Kisah dalam naskah tua 'Gerhana Kembar' berakhir saat Henri menunggu kedatangan Fola di Bandara Charles de Gaulle, dan Fola tidak pernah menampakkan diri. 
Gerhana Kembar mengajarkan pembaca awam untuk tidak selalu terpaku kepada cinta antara seorang pria dan seorang wanita. Cinta tidak selamanya hanya dengan lawan jenis. Cinta bisa juga hadir dalam sesame jenis, seperti yang dialami oleh Fola dan Henrietta.

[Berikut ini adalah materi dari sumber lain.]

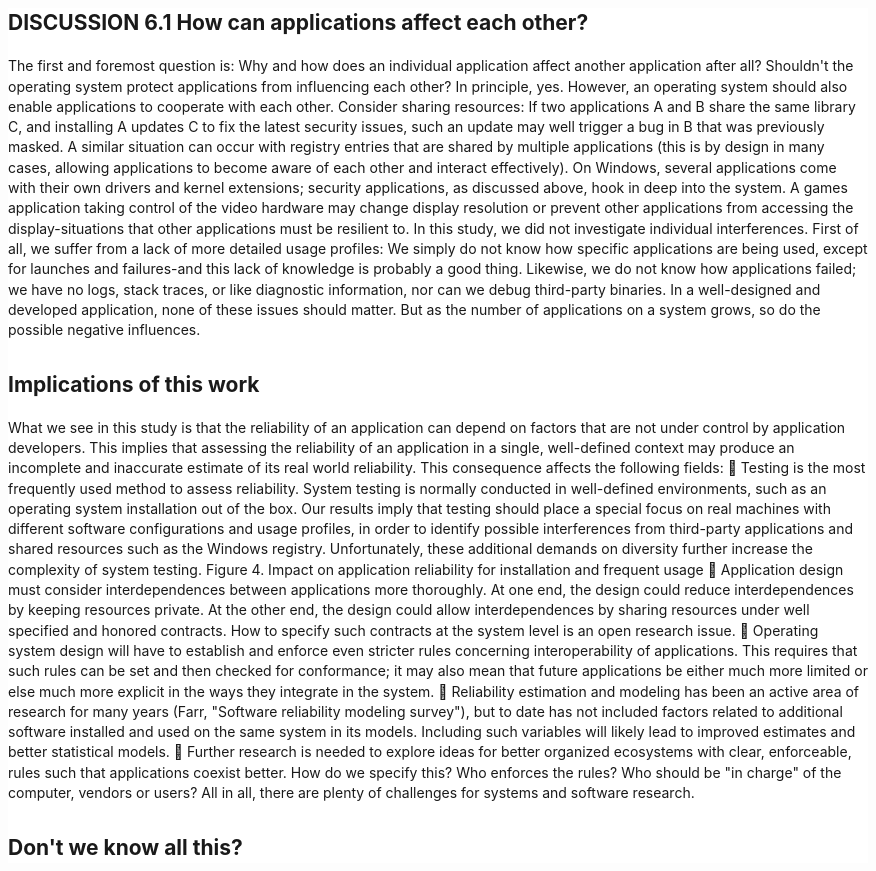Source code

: ## DISCUSSION 6.1 How can applications affect each other?

The first and foremost question is: Why and how does an individual application affect another application after all? Shouldn't the operating system protect applications from influencing each other? In principle, yes. However, an operating system should also enable applications to cooperate with each other. Consider sharing resources: If two applications A and B share the same library C, and installing A updates C to fix the latest security issues, such an update may well trigger a bug in B that was previously masked. A similar situation can occur with registry entries that are shared by multiple applications (this is by design in many cases, allowing applications to become aware of each other and interact effectively). On Windows, several applications come with their own drivers and kernel extensions; security applications, as discussed above, hook in deep into the system. A games application taking control of the video hardware may change display resolution or prevent other applications from accessing the display-situations that other applications must be resilient to.
In this study, we did not investigate individual interferences. First of all, we suffer from a lack of more detailed usage profiles: We simply do not know how specific applications are being used, except for launches and failures-and this lack of knowledge is probably a good thing. Likewise, we do not know how applications failed; we have no logs, stack traces, or like diagnostic information, nor can we debug third-party binaries.
In a well-designed and developed application, none of these issues should matter. But as the number of applications on a system grows, so do the possible negative influences.

## Implications of this work

What we see in this study is that the reliability of an application can depend on factors that are not under control by application developers. This implies that assessing the reliability of an application in a single, well-defined context may produce an incomplete and inaccurate estimate of its real world reliability. This consequence affects the following fields:
 Testing is the most frequently used method to assess reliability. System testing is normally conducted in well-defined environments, such as an operating system installation out of the box.
Our results imply that testing should place a special focus on real machines with different software configurations and usage profiles, in order to identify possible interferences from third-party applications and shared resources such as the Windows registry.
Unfortunately, these additional demands on diversity further increase the complexity of system testing. Figure 4. Impact on application reliability for installation and frequent usage
 Application design must consider interdependences between applications more thoroughly. At one end, the design could reduce interdependences by keeping resources private. At the other end, the design could allow interdependences by sharing resources under well specified and honored contracts. How to specify such contracts at the system level is an open research issue.  Operating system design will have to establish and enforce even stricter rules concerning interoperability of applications. This requires that such rules can be set and then checked for conformance; it may also mean that future applications be either much more limited or else much more explicit in the ways they integrate in the system.  Reliability estimation and modeling has been an active area of research for many years (Farr, "Software reliability modeling survey"), but to date has not included factors related to additional software installed and used on the same system in its models. Including such variables will likely lead to improved estimates and better statistical models.  Further research is needed to explore ideas for better organized ecosystems with clear, enforceable, rules such that applications coexist better. How do we specify this? Who enforces the rules? Who should be "in charge" of the computer, vendors or users? All in all, there are plenty of challenges for systems and software research.

## Don't we know all this?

Cinta sesama jenis tidak menjijikan seperti dipikiran orang awam. Cinta sesama jenis bahkan bisa lebih indah dan lebih membutuhkan perjuangan ketimbang cinta lawan jenis. Cinta sesama jenis bukanlah sebuah cinta yang tabu atau cinta yang hanya melihat fisik. Bahkan, Gerhana Kembar lebih seperti Romeo and Juliet versi sesama jenis.

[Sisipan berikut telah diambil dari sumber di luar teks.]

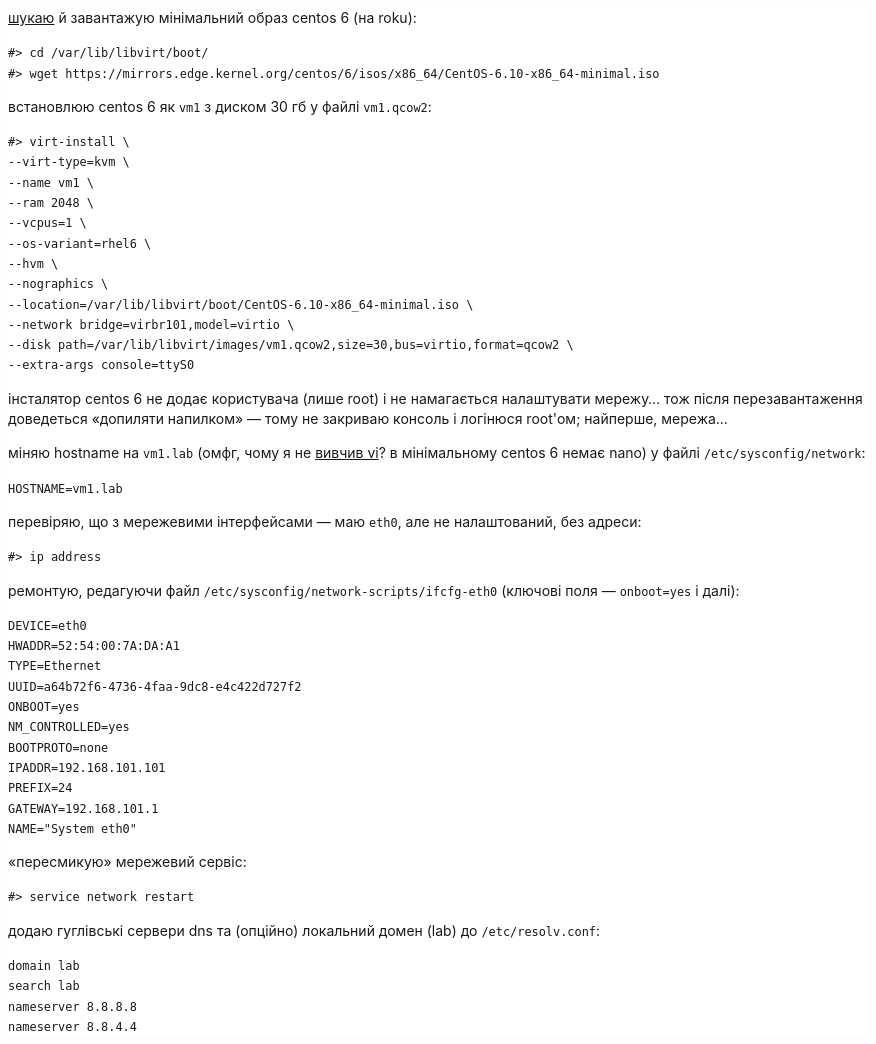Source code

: [шукаю](https://mirrors.edge.kernel.org/centos/6/isos/x86_64/) й завантажую мінімальний образ centos 6 (на roku):

    #> cd /var/lib/libvirt/boot/
    #> wget https://mirrors.edge.kernel.org/centos/6/isos/x86_64/CentOS-6.10-x86_64-minimal.iso

встановлюю centos 6 як `vm1` з диском 30 гб у файлі `vm1.qcow2`:
    
    #> virt-install \
    --virt-type=kvm \
    --name vm1 \
    --ram 2048 \
    --vcpus=1 \
    --os-variant=rhel6 \
    --hvm \
    --nographics \
    --location=/var/lib/libvirt/boot/CentOS-6.10-x86_64-minimal.iso \
    --network bridge=virbr101,model=virtio \
    --disk path=/var/lib/libvirt/images/vm1.qcow2,size=30,bus=virtio,format=qcow2 \
    --extra-args console=ttyS0

інсталятор centos 6 не додає користувача (лише root) і не намагається налаштувати мережу… тож після перезавантаження доведеться «допиляти напилком» — тому не закриваю консоль і логінюся root'ом; найперше, мережа…

міняю hostname на `vm1.lab` (омфг, чому я не [вивчив vi](https://scotch.io/tutorials/getting-started-with-vim-an-interactive-guide)? в мінімальному centos 6 немає nano) у файлі `/etc/sysconfig/network`:

    HOSTNAME=vm1.lab
    
перевіряю, що з мережевими інтерфейсами — маю `eth0`, але не налаштований, без адреси:

    #> ip address

ремонтую, редагуючи файл `/etc/sysconfig/network-scripts/ifcfg-eth0` (ключові поля — `onboot=yes` і далі):

    DEVICE=eth0
    HWADDR=52:54:00:7A:DA:A1
    TYPE=Ethernet
    UUID=a64b72f6-4736-4faa-9dc8-e4c422d727f2
    ONBOOT=yes
    NM_CONTROLLED=yes
    BOOTPROTO=none
    IPADDR=192.168.101.101
    PREFIX=24
    GATEWAY=192.168.101.1
    NAME="System eth0"

«пересмикую» мережевий сервіс:

    #> service network restart

додаю гуглівські сервери dns та (опційно) локальний домен (lab) до `/etc/resolv.conf`:
    
    domain lab
    search lab
    nameserver 8.8.8.8
    nameserver 8.8.4.4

Novel ini menggambarkan bahwa cinta membutuhkan pengorbanan. Cinta itu pilihan, seperti saat Fola harus memilih antara membesarkan anak semata wayangnya atau pergi bersama kekasih pujaan hatinya. Tapi Fola tetap memilih untuk membesarkan anaknya karena cintanya yang begitu besar kepada anaknya.
Novel ini juga mengajarkan bahwa cinta itu sabar. Walau telah beberapa kali takdir berkata tidak kepada Fola, tapi dia tidak menyerah melainkan terus mencintai Henrietta sampai ajal menjemput.

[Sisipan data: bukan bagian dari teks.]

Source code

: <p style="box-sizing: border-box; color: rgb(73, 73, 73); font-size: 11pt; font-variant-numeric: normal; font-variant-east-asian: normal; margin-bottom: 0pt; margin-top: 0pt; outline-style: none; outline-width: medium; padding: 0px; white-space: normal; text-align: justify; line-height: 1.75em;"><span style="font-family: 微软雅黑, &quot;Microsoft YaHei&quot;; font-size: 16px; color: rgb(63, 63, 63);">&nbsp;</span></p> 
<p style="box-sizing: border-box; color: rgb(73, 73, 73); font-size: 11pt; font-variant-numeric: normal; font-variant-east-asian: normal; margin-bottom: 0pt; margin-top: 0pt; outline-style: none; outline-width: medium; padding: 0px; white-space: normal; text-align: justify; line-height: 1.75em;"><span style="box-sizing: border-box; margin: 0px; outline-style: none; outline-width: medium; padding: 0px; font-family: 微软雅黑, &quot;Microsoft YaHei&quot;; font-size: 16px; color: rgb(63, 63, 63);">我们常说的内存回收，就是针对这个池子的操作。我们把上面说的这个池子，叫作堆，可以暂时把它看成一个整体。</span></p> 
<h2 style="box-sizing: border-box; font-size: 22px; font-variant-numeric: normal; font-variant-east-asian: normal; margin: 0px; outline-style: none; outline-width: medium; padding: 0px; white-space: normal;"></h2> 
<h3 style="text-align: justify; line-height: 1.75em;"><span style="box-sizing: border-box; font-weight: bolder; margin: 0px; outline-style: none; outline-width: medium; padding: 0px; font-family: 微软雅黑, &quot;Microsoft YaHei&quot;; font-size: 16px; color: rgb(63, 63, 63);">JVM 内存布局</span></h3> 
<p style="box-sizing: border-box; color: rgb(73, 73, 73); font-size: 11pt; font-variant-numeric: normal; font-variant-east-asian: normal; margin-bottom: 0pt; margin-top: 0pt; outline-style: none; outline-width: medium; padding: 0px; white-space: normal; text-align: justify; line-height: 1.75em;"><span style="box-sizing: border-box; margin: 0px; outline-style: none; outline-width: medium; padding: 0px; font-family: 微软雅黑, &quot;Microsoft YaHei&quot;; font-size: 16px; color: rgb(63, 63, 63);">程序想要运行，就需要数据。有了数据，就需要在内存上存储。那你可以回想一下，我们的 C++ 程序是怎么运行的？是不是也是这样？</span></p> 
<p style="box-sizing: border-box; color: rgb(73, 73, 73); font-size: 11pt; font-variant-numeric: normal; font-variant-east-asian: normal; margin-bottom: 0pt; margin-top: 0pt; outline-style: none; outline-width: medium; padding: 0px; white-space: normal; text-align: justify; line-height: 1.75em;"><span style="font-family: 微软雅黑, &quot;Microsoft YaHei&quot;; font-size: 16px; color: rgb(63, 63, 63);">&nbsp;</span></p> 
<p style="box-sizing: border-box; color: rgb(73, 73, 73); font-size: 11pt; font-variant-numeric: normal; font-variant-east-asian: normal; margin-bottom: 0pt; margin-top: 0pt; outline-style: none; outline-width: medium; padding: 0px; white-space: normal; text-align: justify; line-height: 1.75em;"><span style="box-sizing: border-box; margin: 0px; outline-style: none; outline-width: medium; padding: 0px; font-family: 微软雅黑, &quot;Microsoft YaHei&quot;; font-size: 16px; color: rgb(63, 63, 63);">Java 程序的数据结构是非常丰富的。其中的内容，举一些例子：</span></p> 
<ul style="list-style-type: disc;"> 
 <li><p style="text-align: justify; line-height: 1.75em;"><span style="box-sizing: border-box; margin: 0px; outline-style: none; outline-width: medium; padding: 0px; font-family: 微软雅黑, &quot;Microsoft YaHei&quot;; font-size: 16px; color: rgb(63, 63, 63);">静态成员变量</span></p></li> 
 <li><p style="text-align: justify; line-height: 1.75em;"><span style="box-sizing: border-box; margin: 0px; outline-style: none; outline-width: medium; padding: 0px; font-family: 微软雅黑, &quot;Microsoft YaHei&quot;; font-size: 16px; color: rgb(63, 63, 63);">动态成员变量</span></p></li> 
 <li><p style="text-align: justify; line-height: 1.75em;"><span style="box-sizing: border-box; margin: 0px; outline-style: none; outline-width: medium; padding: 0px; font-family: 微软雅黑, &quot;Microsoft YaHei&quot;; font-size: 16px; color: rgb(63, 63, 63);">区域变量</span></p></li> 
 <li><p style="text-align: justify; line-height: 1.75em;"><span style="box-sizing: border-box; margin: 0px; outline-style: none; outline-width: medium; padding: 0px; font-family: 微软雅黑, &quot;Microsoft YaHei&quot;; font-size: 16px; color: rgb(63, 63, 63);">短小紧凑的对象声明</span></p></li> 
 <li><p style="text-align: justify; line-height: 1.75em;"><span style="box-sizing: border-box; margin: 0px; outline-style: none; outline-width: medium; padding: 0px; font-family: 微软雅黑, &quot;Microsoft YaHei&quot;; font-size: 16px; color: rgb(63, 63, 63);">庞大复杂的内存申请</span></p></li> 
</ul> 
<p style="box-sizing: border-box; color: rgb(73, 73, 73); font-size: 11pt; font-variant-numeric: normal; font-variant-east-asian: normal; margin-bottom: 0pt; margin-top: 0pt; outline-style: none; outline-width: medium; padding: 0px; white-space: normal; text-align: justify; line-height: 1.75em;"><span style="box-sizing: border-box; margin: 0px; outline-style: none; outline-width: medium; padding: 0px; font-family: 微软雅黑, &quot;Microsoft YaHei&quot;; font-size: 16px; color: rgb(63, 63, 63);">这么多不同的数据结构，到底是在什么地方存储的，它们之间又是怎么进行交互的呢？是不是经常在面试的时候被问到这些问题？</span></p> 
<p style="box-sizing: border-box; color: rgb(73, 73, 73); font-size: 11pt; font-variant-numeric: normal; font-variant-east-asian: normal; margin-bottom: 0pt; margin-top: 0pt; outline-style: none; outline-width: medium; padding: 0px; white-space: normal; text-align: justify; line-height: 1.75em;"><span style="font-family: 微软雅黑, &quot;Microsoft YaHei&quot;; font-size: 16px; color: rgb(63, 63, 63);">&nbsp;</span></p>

Novel ini sangat cocok untuk pembaca yang lines atau gay yang sedang mencari cerita percintaan. Namun, tidak menutup kemungkinan pembaca normal untuk membacanya. Perlu diperhatikan juga bahwa ini adalah cerita mengenai cinta, sehingga pembaca harus berpikir secara luas dan tidak monoton. Pembaca harus mengerti bahwa cinta yang ingin ditekankan di novel ini. Pembaca yang homophobia juga boleh membaca novel ini agar lebih mengerti mengenai percintaan sesama jenis, sehingga diharapkan pikiran mereka dapat lebih terbuka. Apalagi Indonesia merupakan negara yang cukup memiliki banyak sekali homophobia. Masih banyak orang yang berpikir bahwa kaum LGBT itu kaum yang menjijikan, padahal mereka ada disekitar masyarakat. Mereka dekat dengan masyarakat, mereka ada, mereka nyata, mereka mungkin teman dan saudara mereka, kerabat, atau pasangan hidup mereka.